La pobreza es una virtud humana tan importante que podríamos decir que si no se vive, el alma humana no alcanza su perfección. Esta tiene como principio la obediencia y como medio la castidad, pero su fin es la pobreza.
La historia sagrada nos explica de manera clara este proceso. El pueblo hebreo esclavo en Egipto escucha la invitación de Dios a través de Moisés a salir de la servidumbre y obedece a su palabra atravesando el Mar Rojo y entrando en el desierto. En el desierto Dios invita de nuevo al pueblo a consagrarse a Él -significado de la palabra castidad- como a su único Dios. Finalmente Dios invita al pueblo a conquistar la Tierra prometida abandonándose en su pobreza a su providencia.
Esta historia se actualiza en los tres primeros sacramentos de la Iglesia. Por el Bautismo la obediencia a la Palabra de Dios comienza una nueva vida. Por la Confirmación el alma se consagra castamente al Amor de Dios. Por la Eucaristía el alma pobre pide y recibe el Pan que el Padre misericordioso envía desde el Cielo.
La pobreza es la santificación de una realidad del alma: el desierto. El alma vive su ser nada ante Dios en el silencio, la soledad y el desierto. Ella necesita de la Palabra, el Amor y la Misericordia de Dios. Un alma que no obedece a Dios obedece al Diablo ya que el alma no puede no obedecer, porque vive en el silencio. Un alma que no se consagra a Dios se consagra a la Carne, porque no puede no consagrarse, ya que vive en la soledad. Un alma finalmente que no pide el Pan vivo a Dios se lo pide al Mundo, debido a que no puede no pedir, porque vive en el desierto.
La pobreza es la perfección del alma. El Señor en el Sermón de la montaña nos dice que seamos perfectos como nuestro Padre celestial es perfecto. Esta perfección es la perfección del alma divinizada. Pero la perfección humana del alma es la pobreza. Esta perfección consiste en pedir y recibir en darle la ocasión a Dios de abajarse a su humanidad y darle el Pan vivo que baja del Cielo.
El alma perfecta, el alma pobre, no pide para obtener codiciosamente el bien. No, el alma pobre pide para darle gloria a Dios. “¿De qué le sirve al hombre ganar el mundo entero si arruina su alma?” Perder el alma es dejar que la codicia “rompa el saco” como dice el refrán. El alma perfecta -la de María- no está rota. Su seno materno acoge al Hijo de Dios, el bien infinito. María en esto no antepone su propio interés sino el del Hijo y no es codiciosa sino pobre. La petición de María es abnegada, ella se olvida totalmente de sí misma y acoge en la bolsa irrompible de su seno virginal al divino Pan celestial. No lo hace por saciarse como los cinco mil que comieron en la multiplicación de los panes. No, Ella lo hace por Jesús. Esta es su misión permitir que el Hijo de Dios se hiciera hombre.

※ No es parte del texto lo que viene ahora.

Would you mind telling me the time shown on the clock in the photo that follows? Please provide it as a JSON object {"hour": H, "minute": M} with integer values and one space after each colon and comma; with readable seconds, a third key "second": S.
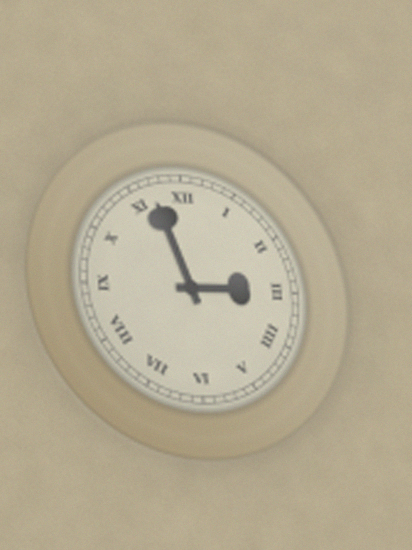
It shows {"hour": 2, "minute": 57}
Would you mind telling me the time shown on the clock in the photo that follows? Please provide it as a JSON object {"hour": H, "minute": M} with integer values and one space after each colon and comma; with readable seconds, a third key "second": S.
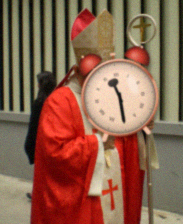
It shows {"hour": 11, "minute": 30}
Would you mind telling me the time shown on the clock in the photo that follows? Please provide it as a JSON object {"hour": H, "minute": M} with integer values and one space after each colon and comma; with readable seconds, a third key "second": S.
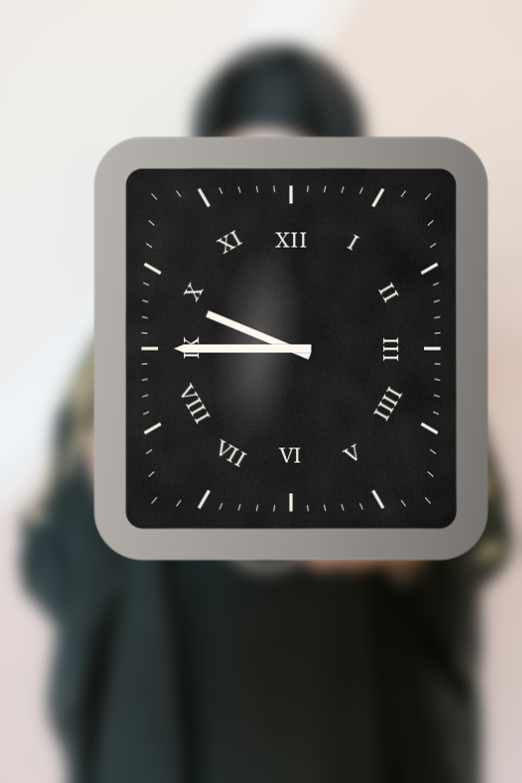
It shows {"hour": 9, "minute": 45}
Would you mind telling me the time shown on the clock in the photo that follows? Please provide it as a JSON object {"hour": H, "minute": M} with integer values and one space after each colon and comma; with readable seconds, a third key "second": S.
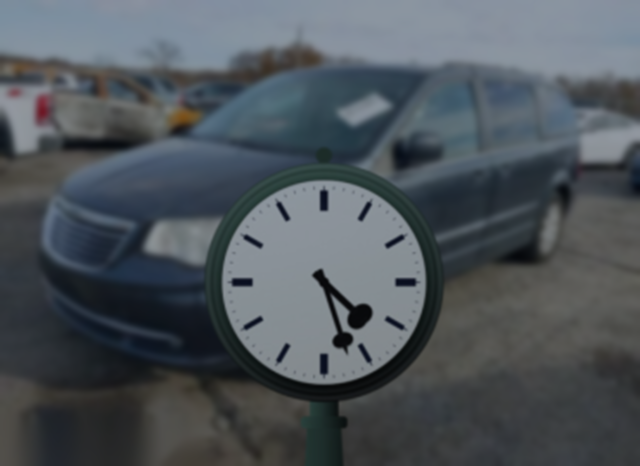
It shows {"hour": 4, "minute": 27}
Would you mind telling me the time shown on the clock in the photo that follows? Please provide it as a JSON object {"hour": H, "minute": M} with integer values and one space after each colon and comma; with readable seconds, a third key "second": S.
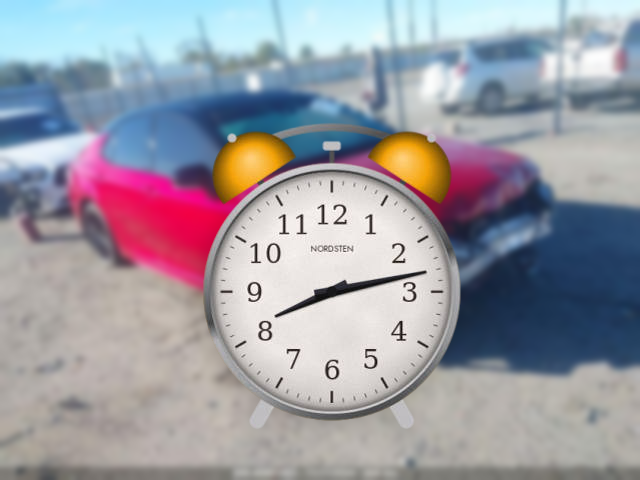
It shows {"hour": 8, "minute": 13}
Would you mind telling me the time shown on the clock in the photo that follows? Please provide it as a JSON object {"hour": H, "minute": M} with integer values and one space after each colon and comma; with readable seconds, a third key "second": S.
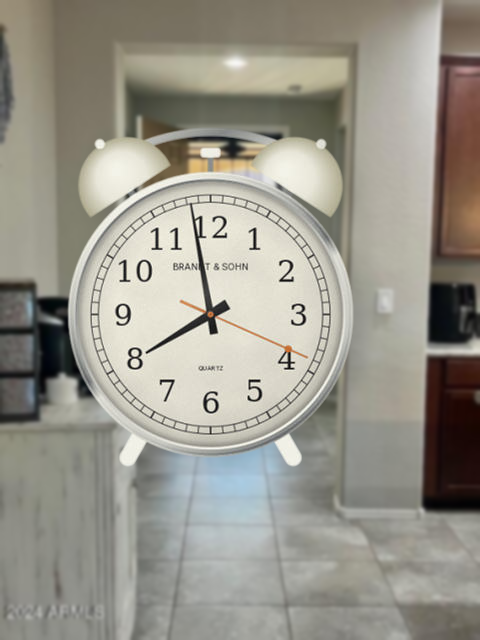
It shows {"hour": 7, "minute": 58, "second": 19}
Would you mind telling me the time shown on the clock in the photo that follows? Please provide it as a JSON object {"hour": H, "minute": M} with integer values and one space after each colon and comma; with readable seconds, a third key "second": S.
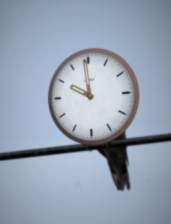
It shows {"hour": 9, "minute": 59}
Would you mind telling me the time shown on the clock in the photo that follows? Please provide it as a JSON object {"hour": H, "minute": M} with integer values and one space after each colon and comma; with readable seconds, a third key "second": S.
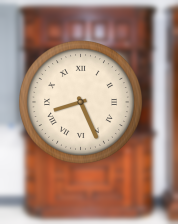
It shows {"hour": 8, "minute": 26}
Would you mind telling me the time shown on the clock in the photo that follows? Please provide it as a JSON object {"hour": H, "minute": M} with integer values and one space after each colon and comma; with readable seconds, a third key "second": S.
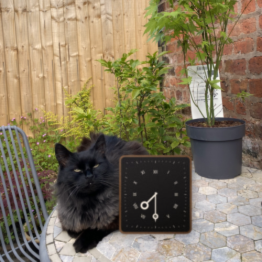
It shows {"hour": 7, "minute": 30}
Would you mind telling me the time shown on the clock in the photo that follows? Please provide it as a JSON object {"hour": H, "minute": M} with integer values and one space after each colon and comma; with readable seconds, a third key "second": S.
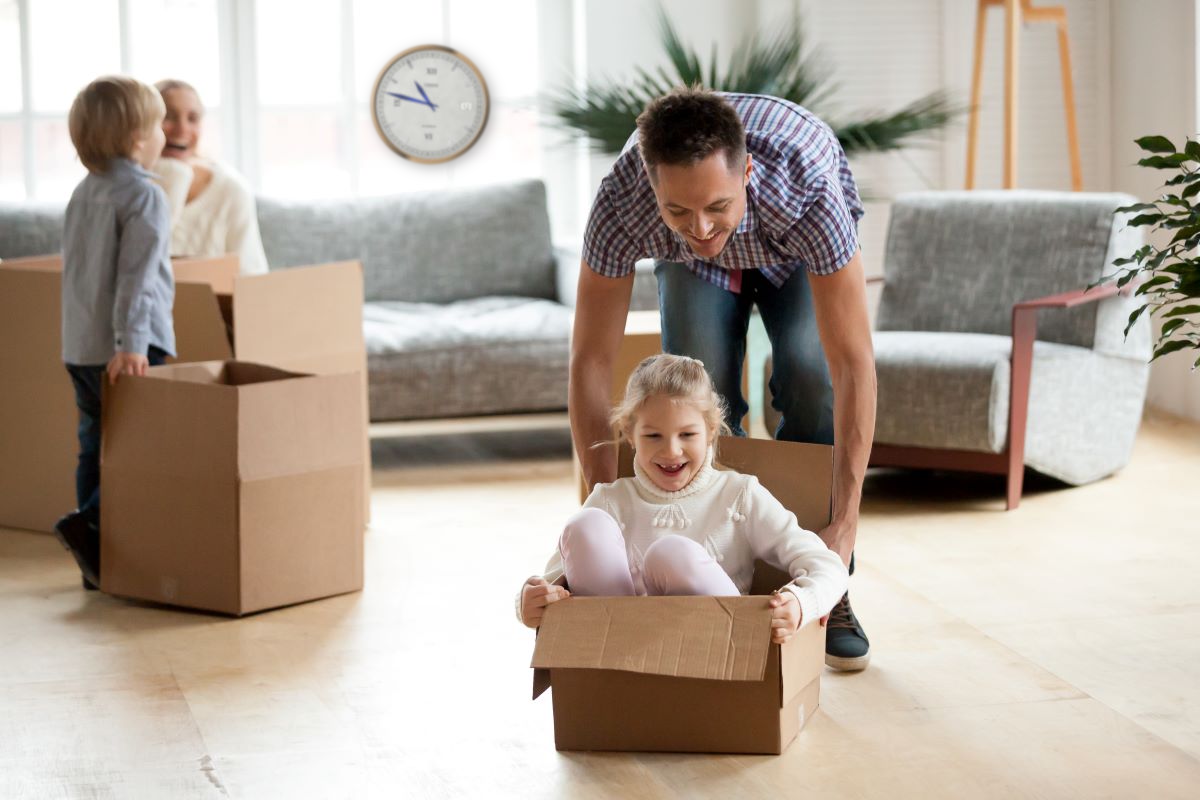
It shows {"hour": 10, "minute": 47}
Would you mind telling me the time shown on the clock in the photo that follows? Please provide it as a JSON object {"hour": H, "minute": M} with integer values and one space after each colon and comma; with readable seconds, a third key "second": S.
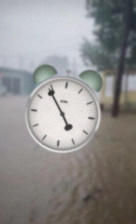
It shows {"hour": 4, "minute": 54}
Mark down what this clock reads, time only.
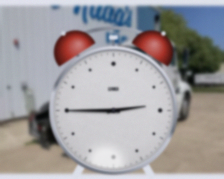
2:45
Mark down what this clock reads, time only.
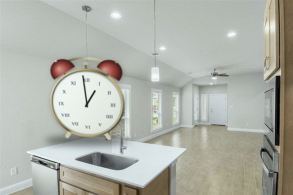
12:59
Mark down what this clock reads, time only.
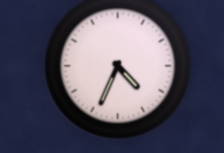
4:34
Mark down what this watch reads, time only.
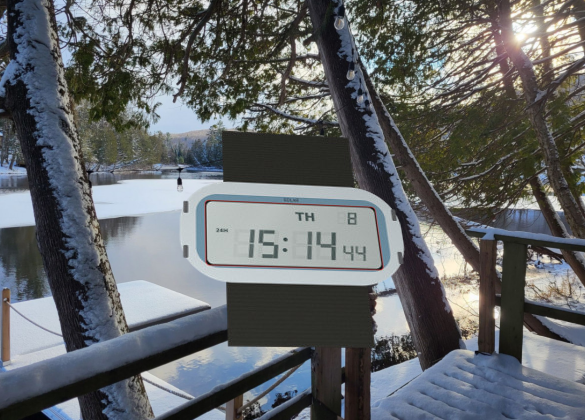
15:14:44
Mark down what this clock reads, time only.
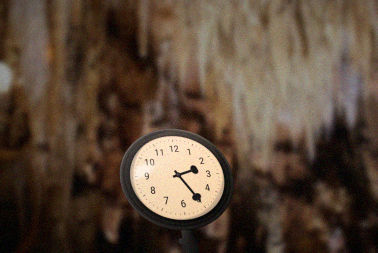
2:25
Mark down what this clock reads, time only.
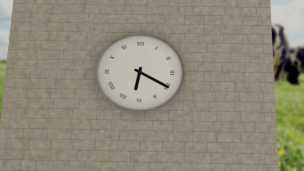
6:20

Toda comprensión de la pobreza que no sea esta nos hace caer en la codicia egoísta del Mundo. La pobreza tiene la misión de hacer bajar del Cielo el Pan vivo, la misión de conquistarlo -como el pueblo de Israel conquistó la Tierra prometida. María no busca su propia gloria -ya tiene Quien la busca- sino la gloria de Dios, que se hace hombre en su seno pobre.
Este y no otro es el sentido de la pobreza cristiana, que se actualiza en el santo Sacrificio del altar. En el Calvario el Señor es glorificado por María, que está al pie de la Cruz recibiendo de Él la Vida en su seno materno. “He ahí a tu Madre.” La Maternidad de María es la que permite que el Señor dé Vida abundante.
En la Santa Misa, María está misteriosamente presente y permite que el sacerdote, in persona Christi, le dé nuevamente el Pan vivo que baja del Cielo. Reducir la Eucaristía a un simple banquete en el que satisfacemos nuestra hambre -como aquellos que se saciaron aquél día- es perder totalmente su verdadero significado. El alma perfecta asiste a la Santa Misa, como María, no en propio beneficio sino para dar gloria al Señor, para concederle alcanzar su fin, que es descender del Cielo nuevamente sobre el altar y habitar entre los hombres dándoles su Vida eterna.
No alcanzar a vivir el significado eucarístico de la pobreza y quedarse en su signo natural, que es el hambre del mundo, es vivir la descristianización en que se encuentra hoy la misma Iglesia de Cristo.
¿Qué podemos hacer para reparar esta situación actual de la Esposa de Cristo? Asistir a la Santa Misa para glorificar al Señor, como María bajo la Cruz, para que Él pueda cada día entregar su Cuerpo y derramar su Sangre para la Vida del mundo.